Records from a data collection
_ _ _ _ _
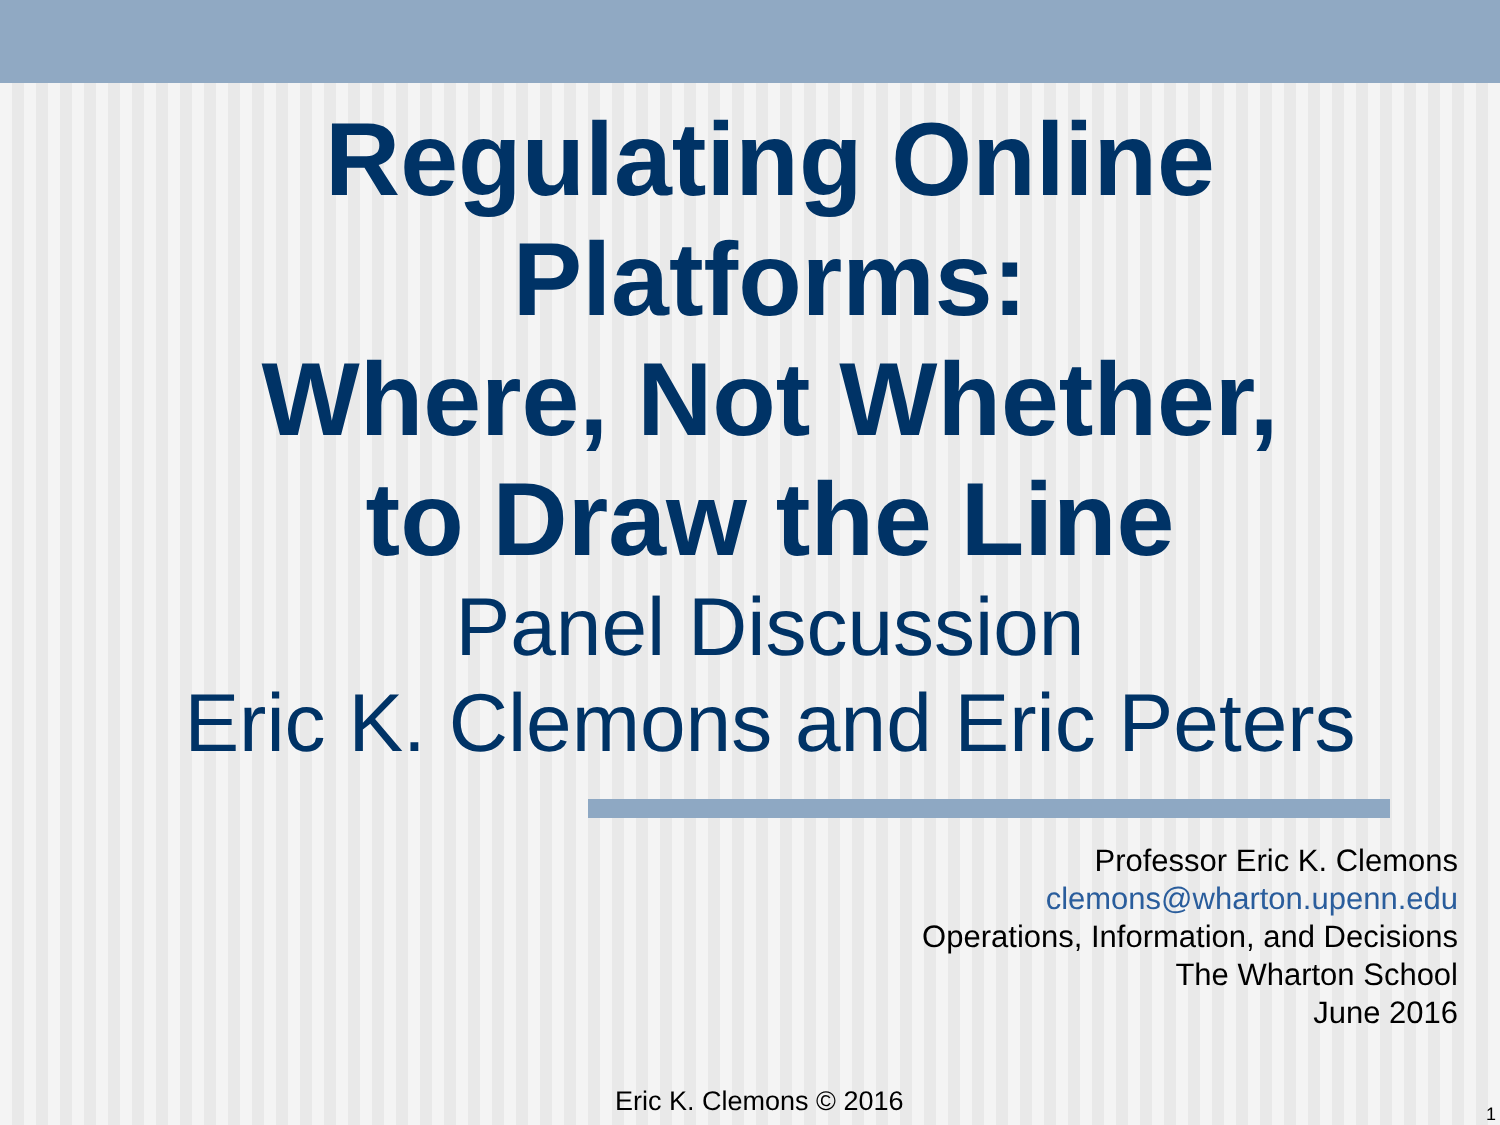Regulating Online
Platforms:
Where, Not Whether,
to Draw the Line
Panel Discussion
Eric K. Clemons and Eric Peters
Professor Eric K. Clemons
clemons@wharton.upenn.edu
Operations, Information, and Decisions
The Wharton School
June 2016
Eric K. Clemons © 2016 1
_ _ _ _ _
Leaving the pictures out, transcribe the entries above exactly as written.

Answer box
Regulating Online
Platforms:
Where, Not Whether,
to Draw the Line
Panel Discussion
Eric K. Clemons and Eric Peters
Professor Eric K. Clemons
clemons@wharton.upenn.edu
Operations, Information, and Decisions
The Wharton School
June 2016
Eric K. Clemons © 2016 1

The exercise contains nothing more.